England’s NICE, for example, published its first take on the drug in May 2016. It declined to recommend Tagrisso, claiming that overall survival had not been adequately demonstrated. However, the company subsequently provided an updated analysis including results of the RCT. Thanks to that new analysis, in October that year NICE was able to publish guidance recommending that the drug be made available through the Cancer Drugs Fund. Hoyle pointed out that NICE accepted the indirect comparison as valid.
Meanwhile, also in 2016, Germany’s authority in charge of pricing and reimbursement, the G-BA, initially concluded that Tagrisso offered no additional benefit over chemotherapy. It acknowledged that the indirect comparison had been well conducted but would not accept it or the results from the single arm trial. Instead the G-BA said it required comparative data from a randomized control trial.
“The implications of this decision to us were that a single-arm trial and innovative methods of analysis were not valid. There was also a profound difference of opinion on clinical benefit between the G-BA and the regulator,” Hoyle said. However, in 2017 AstraZeneca resubmitted with evidence from the RCT and the G-BA awarded the drug a rating of significant additional value. According to Hoyle, quality of life and safety data also featured in the decision making.
In France, the HTA agency HAS concluded that Tagrisso did not offer any added benefit, although when RCT data became available, the rating was improved to minor added benefit. “HAS did not accept the indirect methodology, they only accepted the data from the RCT,” said Hoyle. Furthermore, the agency did not deem quality of life data to be valid.

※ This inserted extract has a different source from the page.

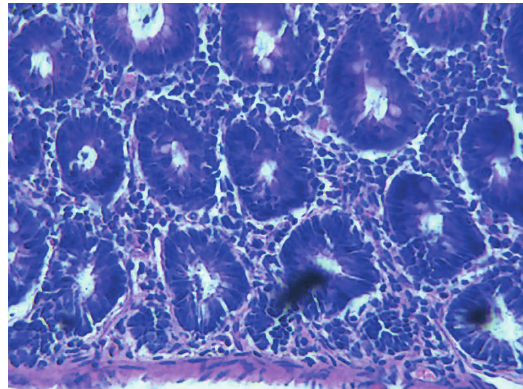
6e High dose group Figure 6e: High dose group.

To close the gap between requirements for regulatory and reimbursement approvals, Hoyle wants to see better alignment between HTA bodies and regulators regarding evidence needs. “HTA agencies should specifically accommodate priority medicine designations and conditional marketing approvals,” he said.
Moreover, to reap the benefits of accelerated development, payer and HTA agencies must recognize the value of different types of data beyond RCTs. They must also consider alternative methods of evidence synthesis and of balancing the management of uncertainty with the magnitude of the likely treatment effect, according to Hoyle. “Accelerated products are less likely to fulfil the requirements of a rigid algorithmic framework for assessment.”
Furthermore, he said that companies, payers and regulators should engage with each other earlier to look at how to bring flexibility to the process and stagger the evidence. Early dialogue, ongoing scientific advice and an EU relative effectiveness tool could go a long way to overcoming some of the challenges, he commented.